Document extract.
Thanks John. Well, let me start with and perhaps the most important trend for us which are four quarters of double-digit growth since we've transitioned to our 360 smart beds. Secondly, the quarter itself we again had strong consistent performance and I think the fact that at this point that we've raised the low end of our guidance by $0.10 is a great illustration of our confidence as we head into the back half. You asked also about the media and some of our tactics there. We have been refining and testing the advancement of our proprietary media strategy each quarter and if you recall on the April conference call, I spoke specifically about our confidence with some of our initiatives and that we would be leaning into our spend as we head into Q2. And we are really pleased with the results delivering at the high end of our internal expectations. And finally, you asked about the competitive environment in the competitive spend and we saw a very consistent competitive spend level in Q2 as we did in Q1, actually slightly up, 38% increase in competitive spend in the second quarter and I think we had quoted about a 30% in Q1. So that is not coming down overall. And I think that just speaks to the effectiveness of our strategies and specifically our innovation.

Operator

Operator

[Operator Instructions] Our next question comes from Bobby Griffin from Raymond James. Your line is now open.

Problems and tasks.
A. Do the following statements agree with the call transcript? Answer yes or no for each and quote the deciding words. (i) The speaker says the low end of guidance has been raised by $0.10. (ii) The speaker says competitive spend fell in the second quarter compared with the first. (iii) The speaker cites four quarters of double-digit growth since the transition to 360 smart beds.
B. List every figure in the call transcript that is written with a dollar sign or a percent sign.

Study material.
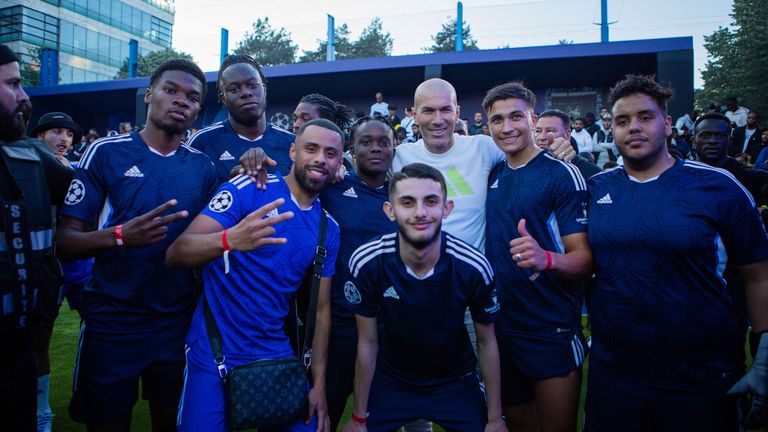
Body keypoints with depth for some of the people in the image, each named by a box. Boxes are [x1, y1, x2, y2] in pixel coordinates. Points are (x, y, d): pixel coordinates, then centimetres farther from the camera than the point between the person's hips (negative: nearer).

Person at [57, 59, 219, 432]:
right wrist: (120, 235, -29)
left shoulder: (203, 166, 3)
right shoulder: (106, 152, -6)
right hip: (111, 323, -2)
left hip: (179, 324, 3)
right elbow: (64, 242, -8)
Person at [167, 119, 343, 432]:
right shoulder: (246, 189, -12)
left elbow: (321, 309, 8)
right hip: (214, 356, -4)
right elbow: (175, 254, -20)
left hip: (277, 356, 5)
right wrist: (230, 239, -41)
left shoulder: (329, 229, 4)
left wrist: (319, 385, 4)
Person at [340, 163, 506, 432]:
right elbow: (368, 343, -12)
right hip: (389, 380, 0)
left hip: (455, 383, 0)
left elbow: (487, 342, -9)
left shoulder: (473, 267, -24)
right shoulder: (366, 263, -24)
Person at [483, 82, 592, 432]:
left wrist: (545, 258, -36)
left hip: (552, 333, -5)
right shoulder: (492, 175, 6)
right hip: (501, 327, 5)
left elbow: (584, 259, -15)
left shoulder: (562, 174, -11)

Exercise results.
A.
(i) Yes: "we've raised the low end of our guidance by $0.10"
(ii) No: "actually slightly up, 38% increase in competitive spend in the second quarter and I think we had quoted about a 30% in Q1"
(iii) Yes: "four quarters of double-digit growth since we've transitioned to our 360 smart beds"

B.
$0.10
38%
30%